阿姆斯特丹没有部队,联省议会手里也一个野战军团都没有,为数不多的部队全都蹲在南部边境守堡垒。
与其说是向阿姆斯特丹进军,不如说是向阿姆斯特丹武装游行。
民众是支持的,但民众呼喊的口号、发泄的怨气,有些吓人。
担忧荷兰最有权势的那些人惊诧莫名,本廷克伯爵建议道:“在进军之前,我们应该迅速前往阿姆斯特丹等地活动。”
“告诉那些大商人,我们会延续过去的政策,既不会增加遗产税,也不会增高累进税。军费可以靠贷款来解决,靠民众的热情来购买国债。请他们一定放心,民众呼喊的那些、渴望的那些,我们绝对不会顺从那些刁民。”

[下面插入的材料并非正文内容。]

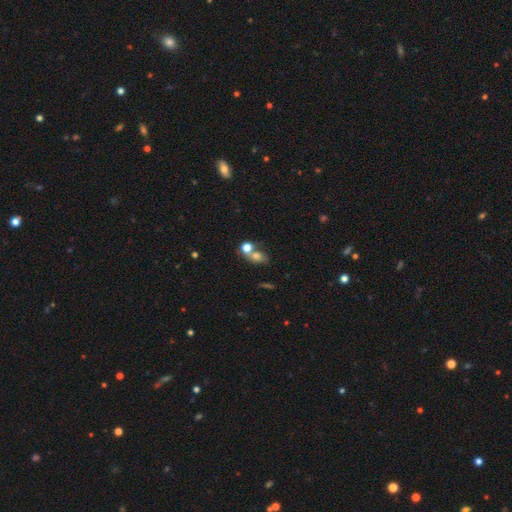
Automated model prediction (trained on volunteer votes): Smooth or featured: smooth — 69% (featured or disk — 17%)
How rounded: round — 51% (in between — 46%)
Merging: merger — 53% (none — 32%)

“我们一定要搞清楚,我们最应该高调宣告的,是对法宣战,而不是内部改革。即便要改革,也要在获胜之后,有了军队的支持和足够的威望才行。”
“至于说和大顺那边的贸易,这只是个引子,我们可以低调处理,延续已经签订的条约。反正刘钰要前往凡尔赛宫,他很快就要返回中国,我们可以告诉民众,我们会派人去中国和他们谈,但实际上只是假装让民众知道我们在争取就好。”
这几句话可谓高屋建瓴,直指本质。
谁敢对荷兰的商人阶层动手,谁就当不了执政官。就像谁敢对天朝的地主动手,谁就当不了皇帝一样。
威廉三世、威廉二世,这些打了一辈子仗、威望爆炸,乃至于还兼任英国国王的人,不也是一旦准备集权,就坐不稳吗?威廉四世如今的条件比家族的前几代差的远了,明知道想要集权,最终还是要和商人、寡头们作对,但至少现在不是时候。
威廉很同意本廷克的想法,事实上他其实也知道自己这两把刷子,也知道本廷克伯爵对奥兰治一系的忠诚。直到他死后,他的英国老婆才最终逼的本廷克伯爵告别政治,从此隐居,眼睁睁看着荷兰被摄政女执政官的娘家英国一点点吃掉。
但此时威廉还没死,自是从谏如流,连忙派人去通知各个城市的一些重要人物,一些基本的政策不会改变的。
这边要悄悄给大商人们承诺,这边还要借助荷兰百姓的愤怒情绪。
本廷克伯爵的意思很明确:对人、不对事。
政策的大方向,是没错的。
错的,是大议长这个人,那些摄政派。
改革现在是不可能改革的,但要让百姓的怒火都朝着现在掌权的大议长身上发泄。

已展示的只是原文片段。